**EXERCISE DETAILS**: The following data is to be repeated exactly, its pictures excluded.

---------- INPUT DATA ----------

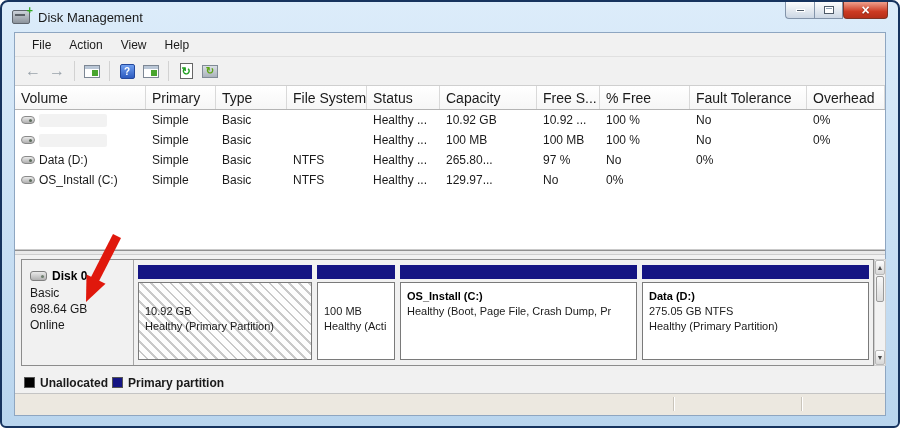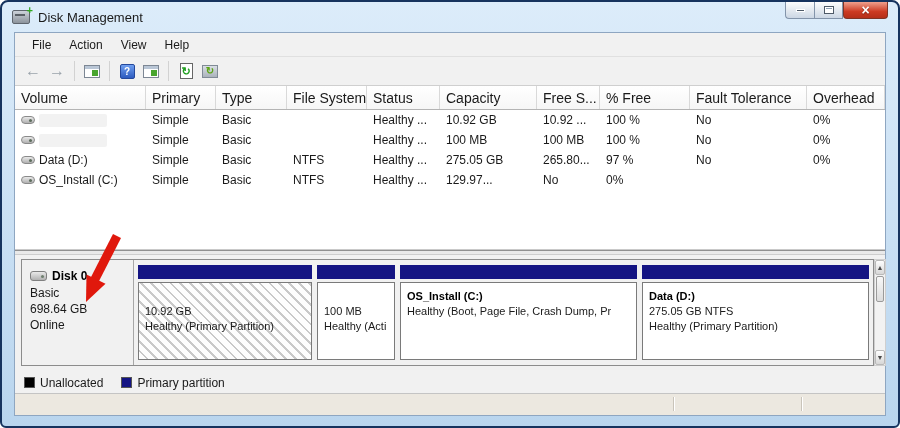"275.05 GB" div.cell { html: <div>275.05 GB</div> -> none }
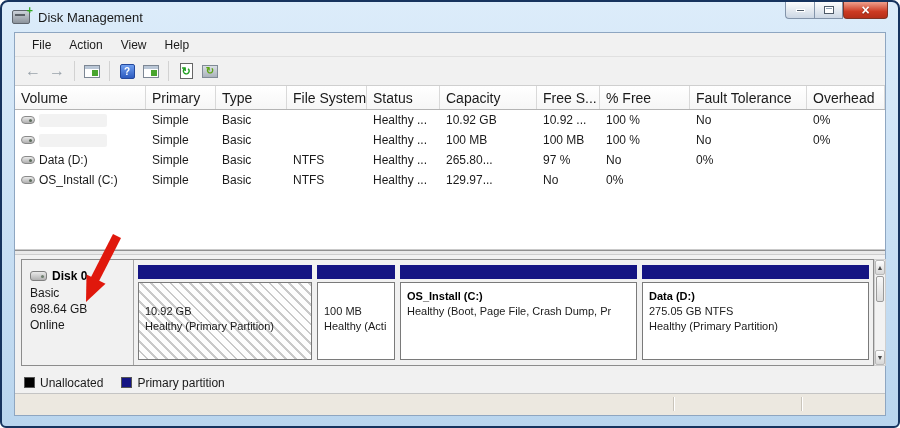"Unallocated" .legend { font-weight: none -> bold; gap: 18px -> 4px }
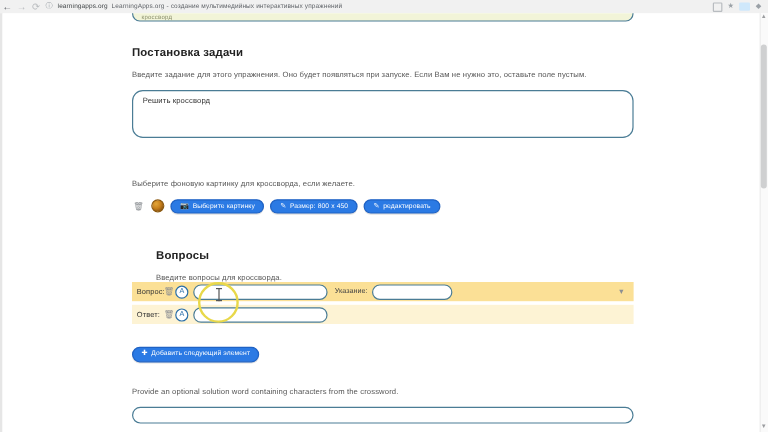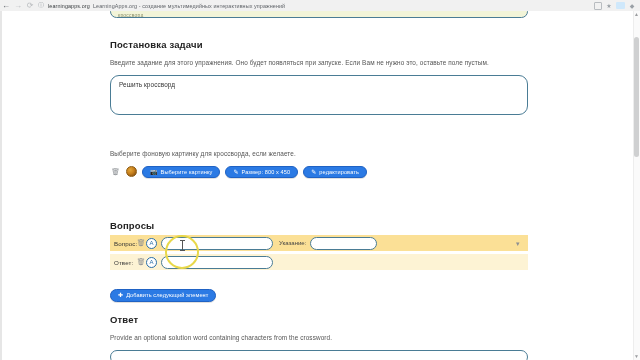"Вопросы" div.content { margin-left: none -> 20px; top: 209px -> 197px }
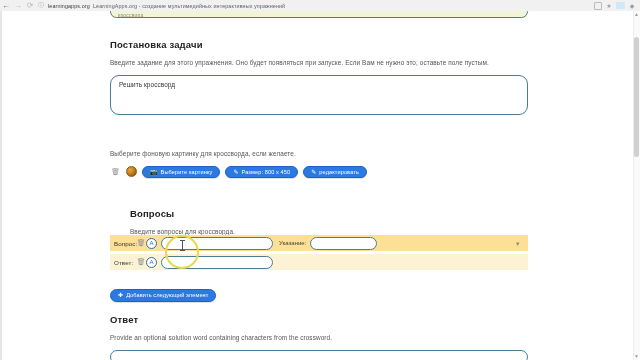"Ответ" h2.sec { html: <h2>Ответ</h2> -> none }
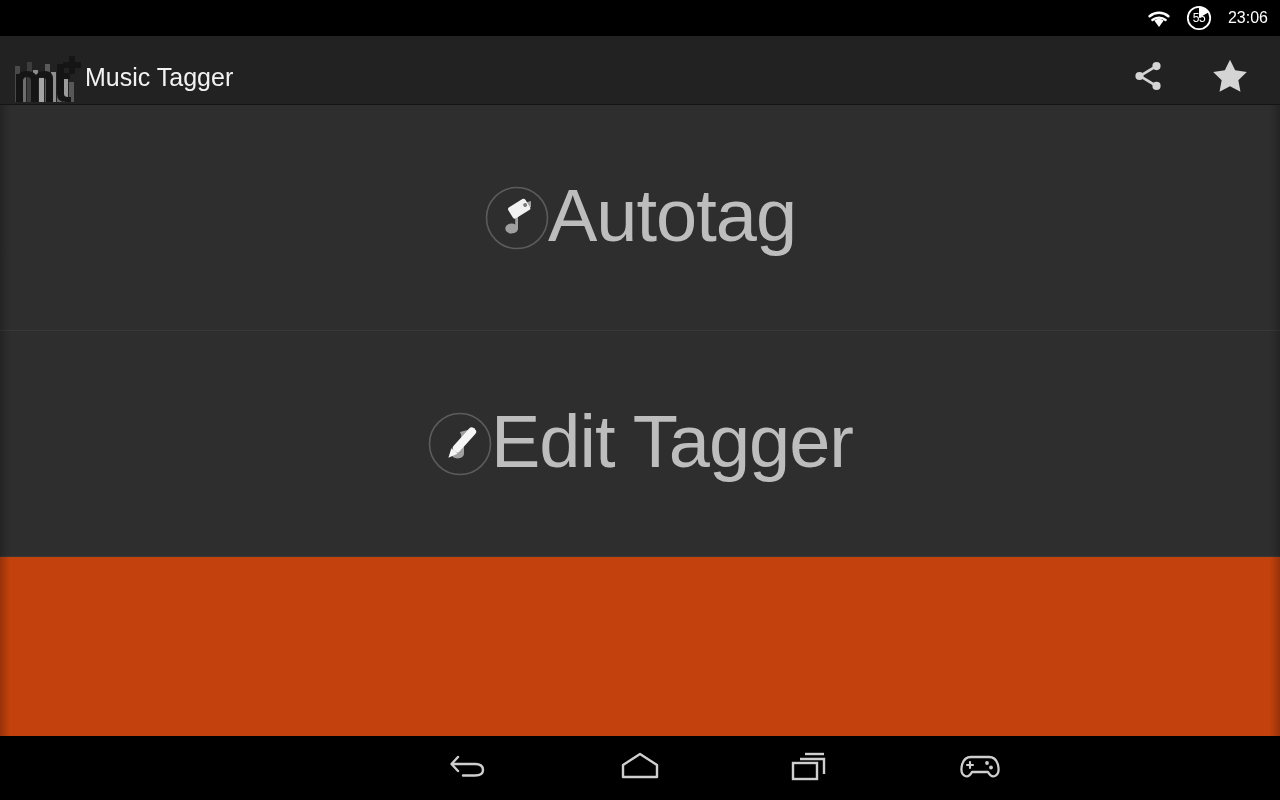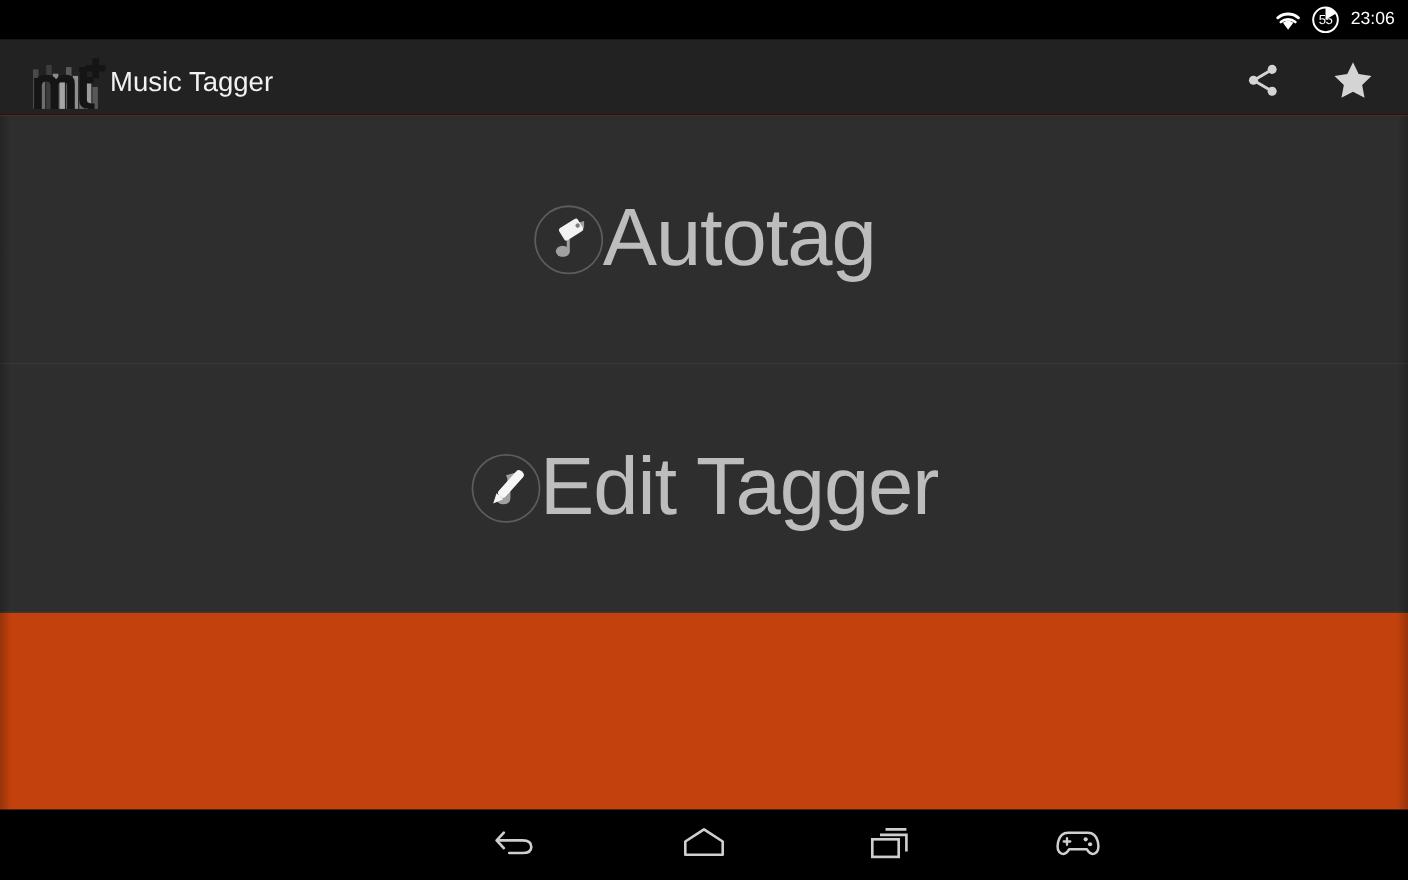"55" .status-right { gap: 8px -> 14px }
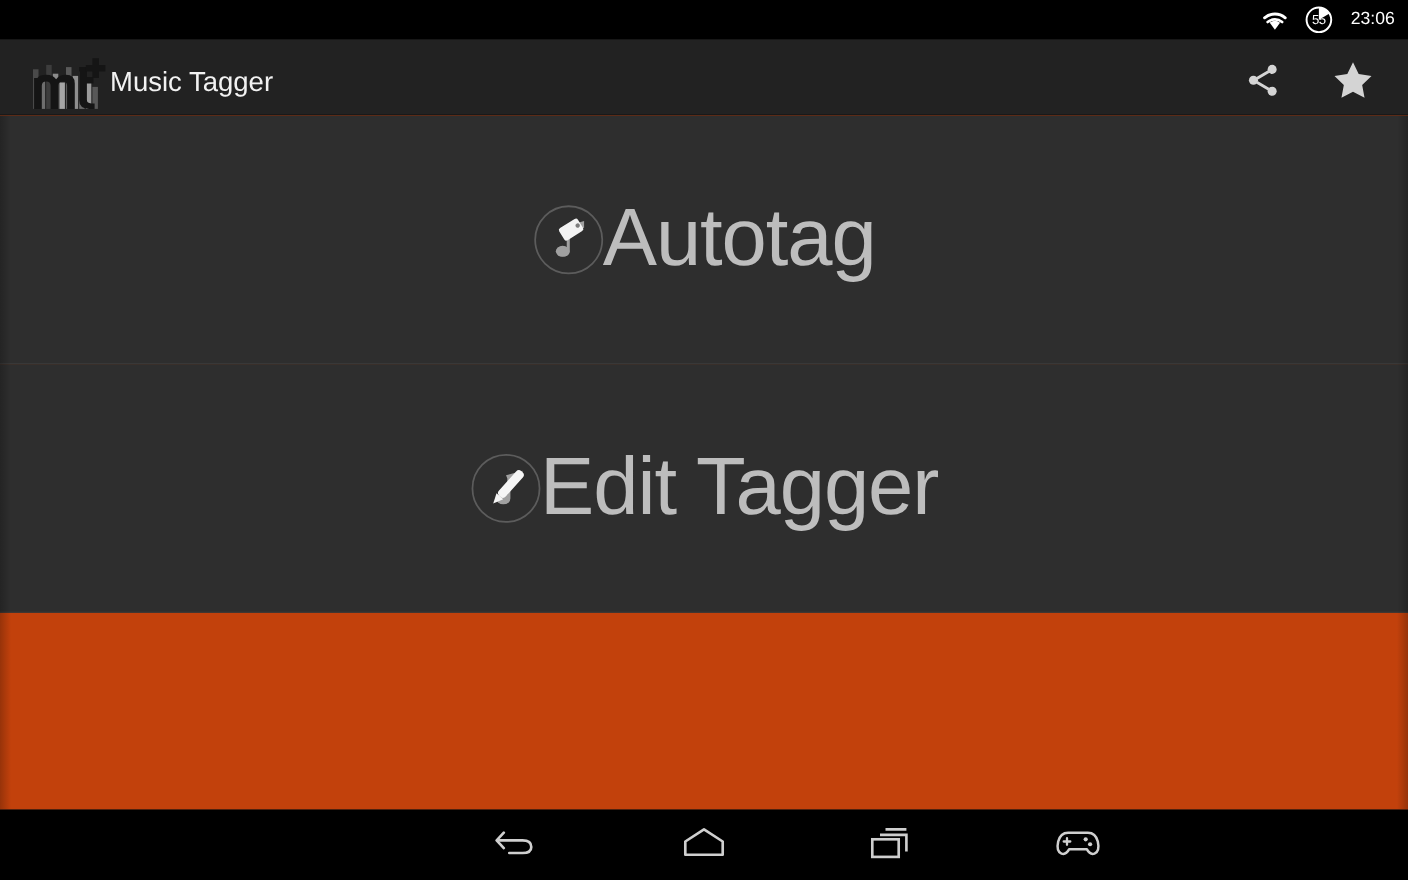"Music Tagger" #action-bar { border-bottom: 6px solid #1d4ed8 -> 1px solid #1d4ed8; padding-left: 15px -> none }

----------

**TASK OUTPUT**:
"275.05 GB" div.cell { html: <div>275.05 GB</div> -> none }
"Unallocated" .legend { font-weight: none -> bold; gap: 18px -> 4px }
"Вопросы" div.content { margin-left: none -> 20px; top: 209px -> 197px }
"Ответ" h2.sec { html: <h2>Ответ</h2> -> none }
"55" .status-right { gap: 8px -> 14px }
"Music Tagger" #action-bar { border-bottom: 6px solid #1d4ed8 -> 1px solid #1d4ed8; padding-left: 15px -> none }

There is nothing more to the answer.